Nowadays, brands possess deep expertise in Training Data annotation and collection for Artificial Intelligence and Machine Learning applications. Their data annotation platforms cater to highly accurate data labeling in the clouds and any brands’ secure computing environment. Best data labeling companies aid a few of the world’s largest brands for training utilizing AI/ML models, data, services, and software.

Data labeling brands also help in manufacturing industrial goods and services, building industrial robots, and improving the accuracy of the computer vision models through cost-efficient and high-quality labeled datasets.

Artificial Intelligence & Machine Learning Applications offers excellent potential. There are experts who expertise in robotics, engineering, and related fields of science.

Here are some examples of why an artificial intelligence robot could master the recent technologies.

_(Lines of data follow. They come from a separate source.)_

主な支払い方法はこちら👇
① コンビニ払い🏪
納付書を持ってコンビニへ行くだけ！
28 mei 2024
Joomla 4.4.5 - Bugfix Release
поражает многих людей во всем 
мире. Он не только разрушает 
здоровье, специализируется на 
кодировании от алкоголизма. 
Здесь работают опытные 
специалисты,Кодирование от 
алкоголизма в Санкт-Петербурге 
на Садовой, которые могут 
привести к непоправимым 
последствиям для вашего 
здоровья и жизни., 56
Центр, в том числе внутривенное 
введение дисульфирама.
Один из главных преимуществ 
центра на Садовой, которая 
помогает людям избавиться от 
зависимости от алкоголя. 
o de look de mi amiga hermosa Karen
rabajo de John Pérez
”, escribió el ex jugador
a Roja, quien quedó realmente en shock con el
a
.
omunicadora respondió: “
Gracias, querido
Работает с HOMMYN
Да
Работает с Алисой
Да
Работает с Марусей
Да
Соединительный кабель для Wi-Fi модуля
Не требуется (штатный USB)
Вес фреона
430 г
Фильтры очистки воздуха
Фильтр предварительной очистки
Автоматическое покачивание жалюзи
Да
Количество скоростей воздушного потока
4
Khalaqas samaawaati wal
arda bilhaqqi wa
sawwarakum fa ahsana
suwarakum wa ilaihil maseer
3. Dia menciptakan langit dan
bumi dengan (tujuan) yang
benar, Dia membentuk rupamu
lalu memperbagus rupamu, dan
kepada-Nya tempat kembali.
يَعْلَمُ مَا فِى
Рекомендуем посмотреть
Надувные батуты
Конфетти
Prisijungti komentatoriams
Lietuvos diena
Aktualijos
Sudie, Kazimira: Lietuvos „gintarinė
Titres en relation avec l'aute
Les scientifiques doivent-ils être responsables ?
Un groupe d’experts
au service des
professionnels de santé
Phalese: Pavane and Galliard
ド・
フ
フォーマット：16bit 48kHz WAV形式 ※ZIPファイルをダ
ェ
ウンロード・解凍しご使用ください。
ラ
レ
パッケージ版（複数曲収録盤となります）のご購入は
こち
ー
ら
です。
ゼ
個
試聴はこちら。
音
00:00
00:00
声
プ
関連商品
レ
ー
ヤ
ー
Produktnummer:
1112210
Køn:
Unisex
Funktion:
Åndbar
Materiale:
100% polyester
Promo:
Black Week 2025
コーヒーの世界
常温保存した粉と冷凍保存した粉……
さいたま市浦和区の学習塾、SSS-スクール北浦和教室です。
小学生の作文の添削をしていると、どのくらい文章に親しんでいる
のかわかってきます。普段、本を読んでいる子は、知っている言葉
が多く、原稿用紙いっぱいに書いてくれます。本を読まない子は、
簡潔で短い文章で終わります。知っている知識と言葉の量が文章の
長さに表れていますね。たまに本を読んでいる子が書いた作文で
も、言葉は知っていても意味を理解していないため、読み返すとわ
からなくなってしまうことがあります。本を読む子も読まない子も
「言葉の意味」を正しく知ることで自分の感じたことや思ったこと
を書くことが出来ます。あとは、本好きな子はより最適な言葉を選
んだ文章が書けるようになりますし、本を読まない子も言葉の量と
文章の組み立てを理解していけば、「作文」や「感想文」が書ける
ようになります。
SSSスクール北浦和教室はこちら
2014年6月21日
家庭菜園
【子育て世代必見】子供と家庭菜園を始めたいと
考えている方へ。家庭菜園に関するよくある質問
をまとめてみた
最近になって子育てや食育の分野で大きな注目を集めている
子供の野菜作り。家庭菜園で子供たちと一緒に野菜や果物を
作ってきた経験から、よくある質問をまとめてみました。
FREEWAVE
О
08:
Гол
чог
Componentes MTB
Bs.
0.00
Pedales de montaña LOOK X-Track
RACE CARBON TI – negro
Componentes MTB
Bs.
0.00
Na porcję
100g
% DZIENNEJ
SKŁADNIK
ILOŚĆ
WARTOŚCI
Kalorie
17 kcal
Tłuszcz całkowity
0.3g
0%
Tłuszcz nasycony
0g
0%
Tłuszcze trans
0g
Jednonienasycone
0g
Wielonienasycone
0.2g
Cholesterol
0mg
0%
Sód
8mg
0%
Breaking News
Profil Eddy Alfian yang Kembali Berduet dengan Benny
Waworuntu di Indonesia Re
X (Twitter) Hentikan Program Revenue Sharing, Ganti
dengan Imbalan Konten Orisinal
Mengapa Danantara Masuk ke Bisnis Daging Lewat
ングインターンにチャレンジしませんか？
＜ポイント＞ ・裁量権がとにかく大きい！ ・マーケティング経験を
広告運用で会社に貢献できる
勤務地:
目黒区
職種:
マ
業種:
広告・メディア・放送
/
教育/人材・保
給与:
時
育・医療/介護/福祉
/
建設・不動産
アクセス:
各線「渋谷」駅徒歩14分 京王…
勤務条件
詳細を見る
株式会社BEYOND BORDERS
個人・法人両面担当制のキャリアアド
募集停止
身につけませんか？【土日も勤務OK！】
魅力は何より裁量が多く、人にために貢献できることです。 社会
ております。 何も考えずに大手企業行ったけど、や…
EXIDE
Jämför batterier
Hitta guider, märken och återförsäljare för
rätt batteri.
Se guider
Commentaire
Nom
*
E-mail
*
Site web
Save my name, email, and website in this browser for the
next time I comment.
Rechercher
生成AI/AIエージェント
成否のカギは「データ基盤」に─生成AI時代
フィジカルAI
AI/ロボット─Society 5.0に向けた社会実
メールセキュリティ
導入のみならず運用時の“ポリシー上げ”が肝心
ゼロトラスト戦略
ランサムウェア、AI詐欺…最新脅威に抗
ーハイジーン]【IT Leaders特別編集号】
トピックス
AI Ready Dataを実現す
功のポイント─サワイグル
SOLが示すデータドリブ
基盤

How industrial robots could be integrated with AI for making people more aware of their surroundings

The Industrial sector has beautifully leveraged robotics for doing multiple things without errors. And indeed, safety is the key when robots are deployed in the workplace. So the offerings of AI robotics have played a pivotal role in the current environment.

For instance, Veo Robotics has an advanced, industrial robotics system which combines AI, sensors, and computer visions. This will allow them to setup their machines for working full-fledged by themselves without any human interference.

Also, autonomous mobile robots (AMR) are fully equipped with robotics technology and offer a dynamic performance.

Machine learning empowers robots to adapt and learn from their mistakes

More people are getting smarter day by day with both technology and experience. Although technologies like robotics applications or machine learning might hold the same abilities. Therefore, when that happens, they might or might not continue with the intensive training they receive from the humans. Rather learning might happen through vivid use.

For example, how one could be able to train a robot by making use of machine learning. 

Conclusion

The transformation of multiple technologies begins when brands onboard several technological platforms, which are often integrated with AI, ML, or robotics. These technological innovations have been proven beneficial to several organizations.

For instance, data collection is nothing but a rigorous process of gathering, storing, and transforming data for making it ready for predictive modeling. Since the arrival of these innovations relevant data could be collected based on our business requirements very easily.

Image annotations, image labeling, data labeling, and data annotations have also made the task of the data experts easier.

About Data Labeler

Data Labeler increases your competitive advantage, provides you unlimited support, and guarantees exponential growth.

Data labeler empowers business organizations by offering convenient, accurate, expedited, and quality labeled data sets for robust Artificial Intelligence and Machine Learning initiatives.